##### Passage #####
All of lore.kernel.org
 help / color / mirror / Atom feed
From: Vladimir Sementsov-Ogievskiy <vsementsov@virtuozzo.com>
To: Eric Blake <eblake@redhat.com>,
	"qemu-block@nongnu.org" <qemu-block@nongnu.org>
Cc: "kwolf@redhat.com" <kwolf@redhat.com>,
	Denis Lunev <den@virtuozzo.com>,
	"qemu-devel@nongnu.org" <qemu-devel@nongnu.org>,
	"stefanha@redhat.com" <stefanha@redhat.com>,
	"mreitz@redhat.com" <mreitz@redhat.com>
Subject: Re: [PATCH v9 2/3] block/nbd: nbd reconnect
Date: Tue, 24 Sep 2019 08:05:43 +0000	[thread overview]
Message-ID: <e65d1cd0-9ed4-698e-16e5-a6e6487d098d@virtuozzo.com> (raw)
In-Reply-To: <b4532b07-71a9-1890-949d-a017ede348ee@redhat.com>

23.09.2019 22:23, Eric Blake wrote:
> On 9/17/19 12:13 PM, Vladimir Sementsov-Ogievskiy wrote:
>> Implement reconnect. To achieve this:
>>
>> 1. add new modes:
>>     connecting-wait: means, that reconnecting is in progress, and there
>>       were small number of reconnect attempts, so all requests are
>>       waiting for the connection.
>>     connecting-nowait: reconnecting is in progress, there were a lot of
>>       attempts of reconnect, all requests will return errors.
##### Collected material #####
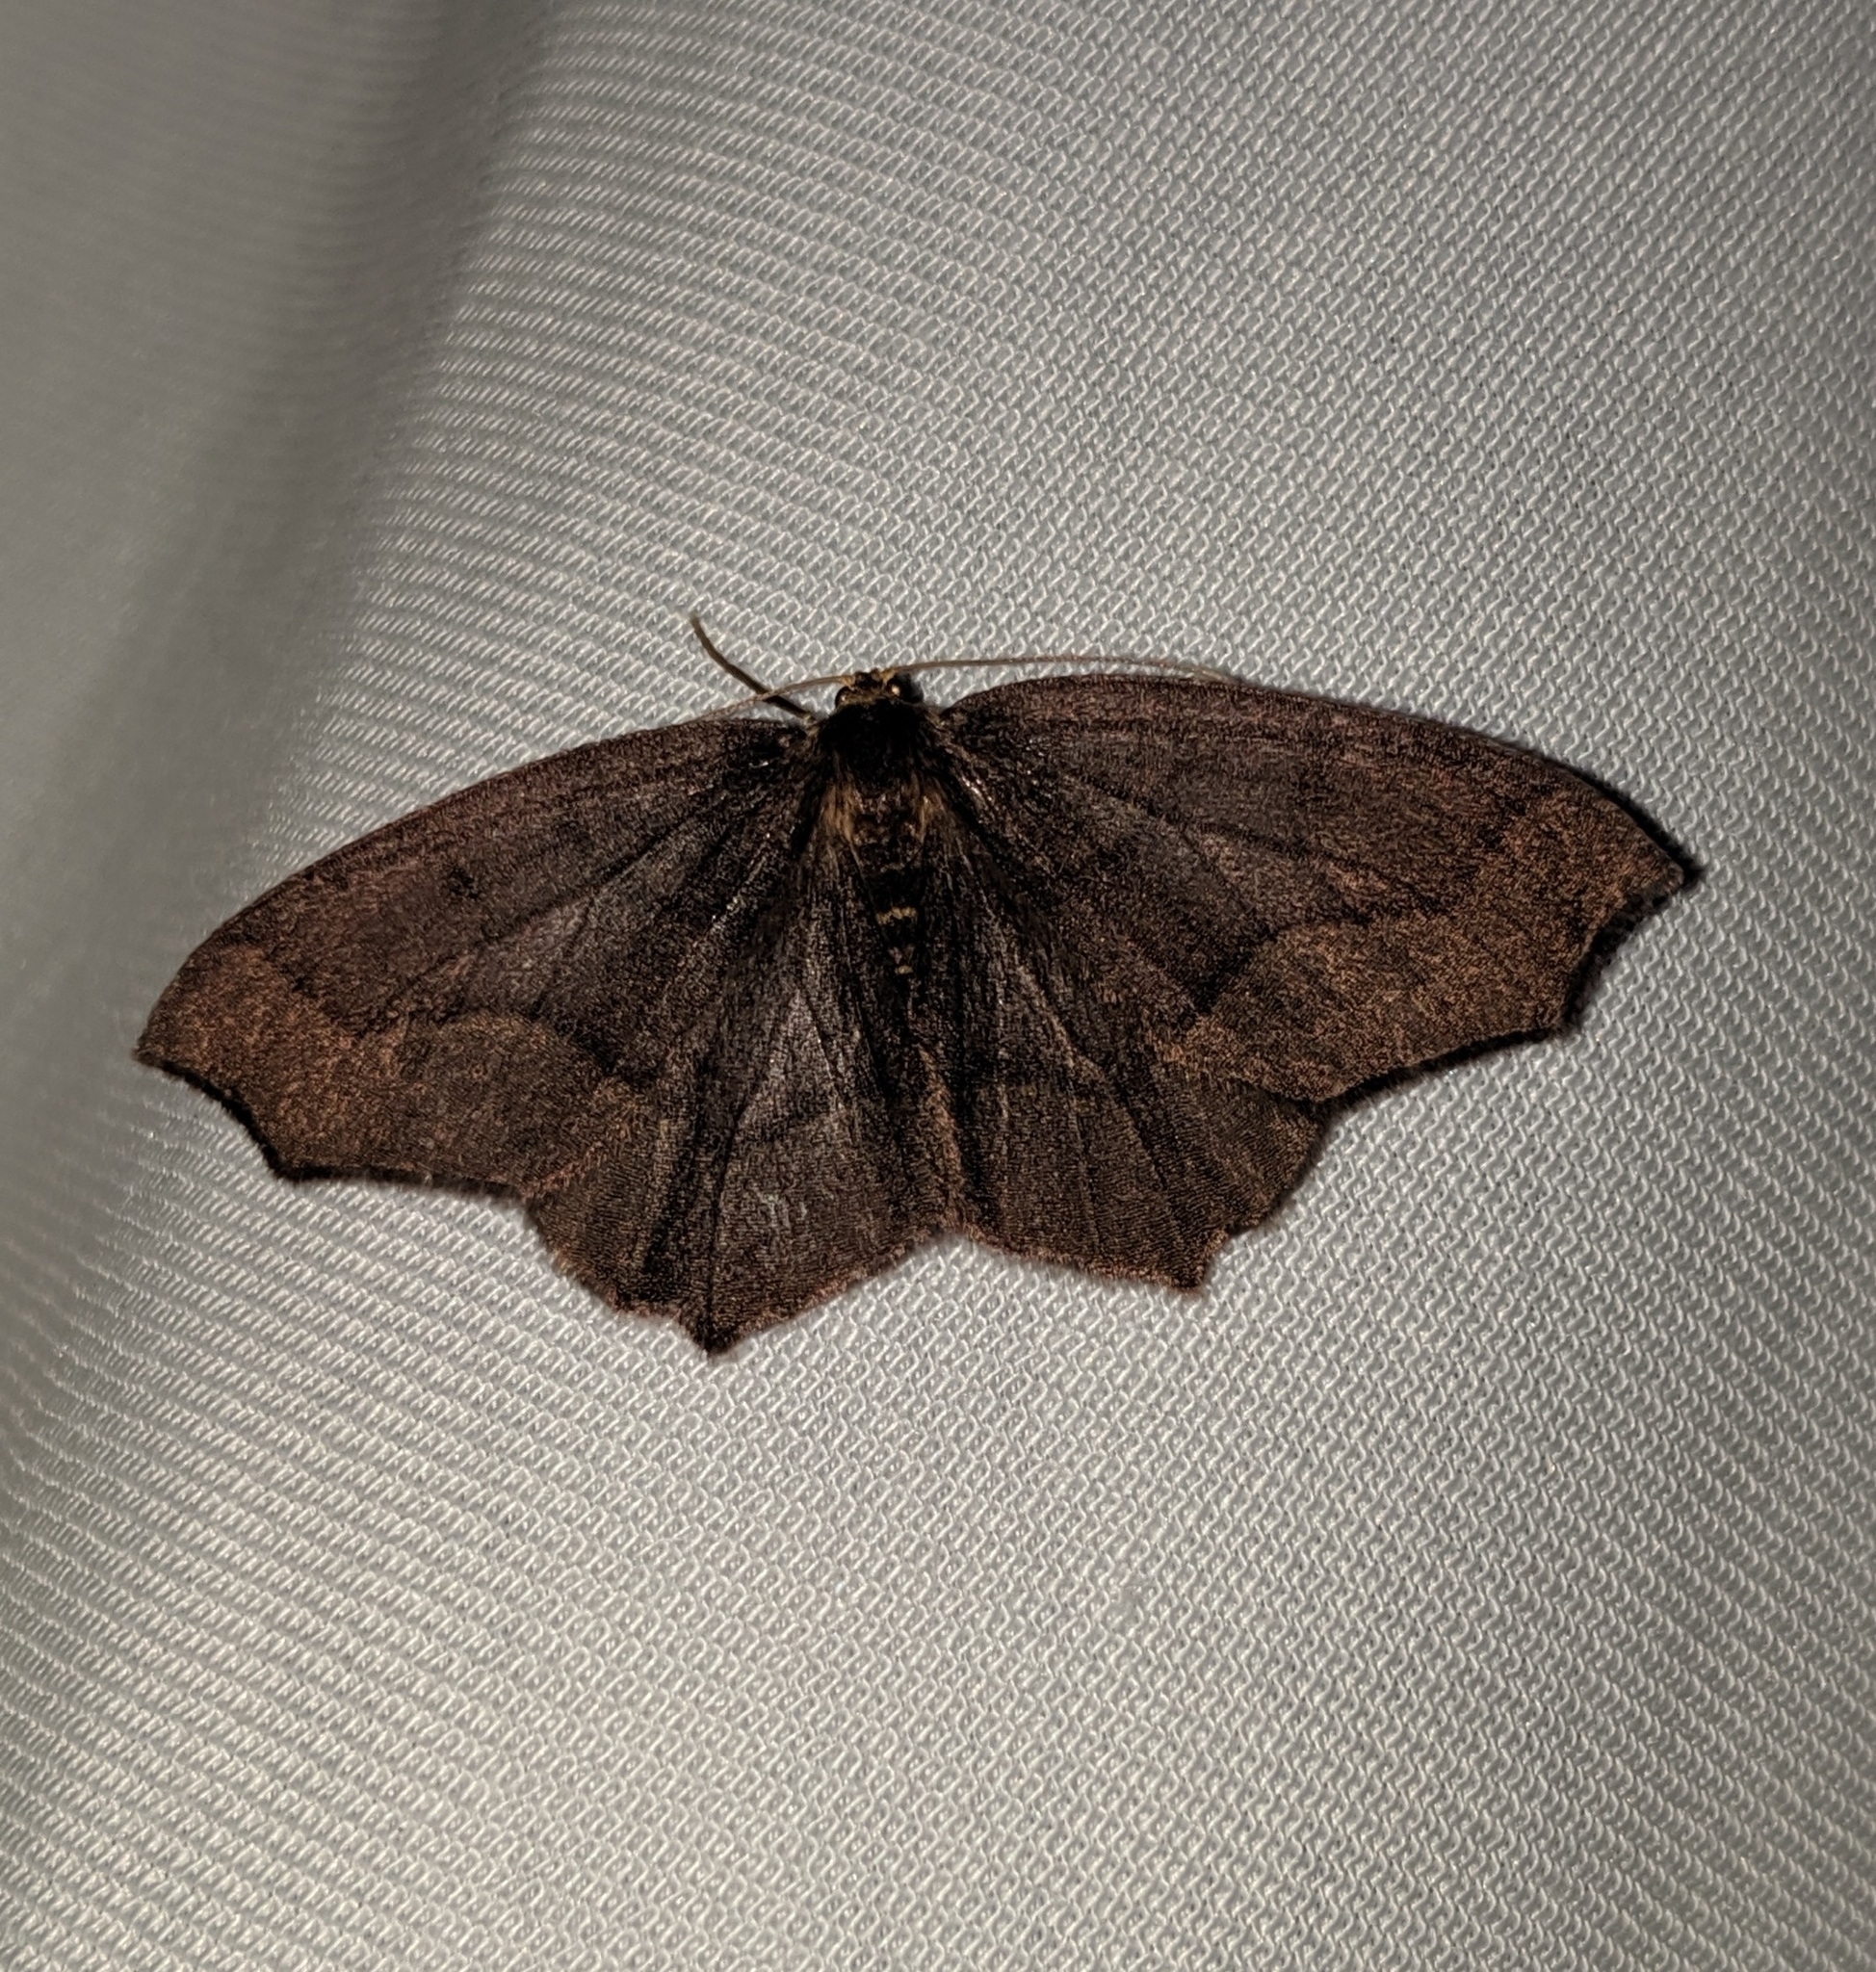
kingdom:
#####
◆ **Work to do**:
A) Answer these from the NBD reconnect mailing-list message:
(i) Which new mode makes all requests return errors?
(ii) On what date was this reply sent?
(iii) What is the subject line of the message?
B) Write the next part of the NBD reconnect mailing-list message, starting after its final line.

◆ **Results of the tasks**:
A)
(i) connecting-nowait
(ii) Tuesday, 24 September 2019
(iii) Re: [PATCH v9 2/3] block/nbd: nbd reconnect

B)
>>
>>     two old modes are used too:
>>     connected: normal state
>>     quit: exiting after fatal error or on close
>>
>> Possible transitions are:
>>
>>     * -> quit
>>     connecting-* -> connected
>>     connecting-wait -> connecting-nowait (transition is done after
>>                        reconnect-delay seconds in connecting-wait mode)
>>     connected -> connecting-wait
>>
>> 2. Implement reconnect in connection_co. So, in connecting-* mode,
>>      connection_co, tries to reconnect unlimited times.
>>
>> 3. Retry nbd queries on channel error, if we are in connecting-wait
>>      state.
>>
>> Signed-off-by: Vladimir Sementsov-Ogievskiy <vsementsov@virtuozzo.com>
>> ---
>>   block/nbd.c | 332 ++++++++++++++++++++++++++++++++++++++++++----------
>>   1 file changed, 269 insertions(+), 63 deletions(-)
>>
> 
>> +
>> +static coroutine_fn void nbd_reconnect_attempt(BDRVNBDState *s)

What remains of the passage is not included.